Exercise objective: Wherever pictures occur in the entries below, leave them out and retype the rest exactly.

Data excerpts:
○ ○ ○ ○ ○
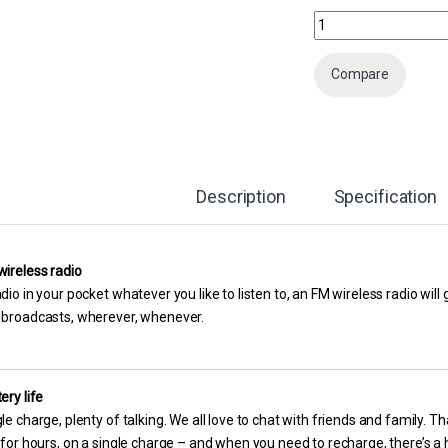
Nokia 105 Dual Sim Mo
Compare
Description
Specification
wireless radio
dio in your pocket whatever you like to listen to, an FM wireless radio wil
 broadcasts, wherever, whenever.
ery life
le charge, plenty of talking. We all love to chat with friends and family. 
 for hours, on a single charge – and when you need to recharge, there’s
○ ○ ○ ○ ○
Completed task:
Nokia 105 Dual Sim Mo
Compare
Description
Specification
wireless radio
dio in your pocket whatever you like to listen to, an FM wireless radio wil
 broadcasts, wherever, whenever.
ery life
le charge, plenty of talking. We all love to chat with friends and family. 
 for hours, on a single charge – and when you need to recharge, there’s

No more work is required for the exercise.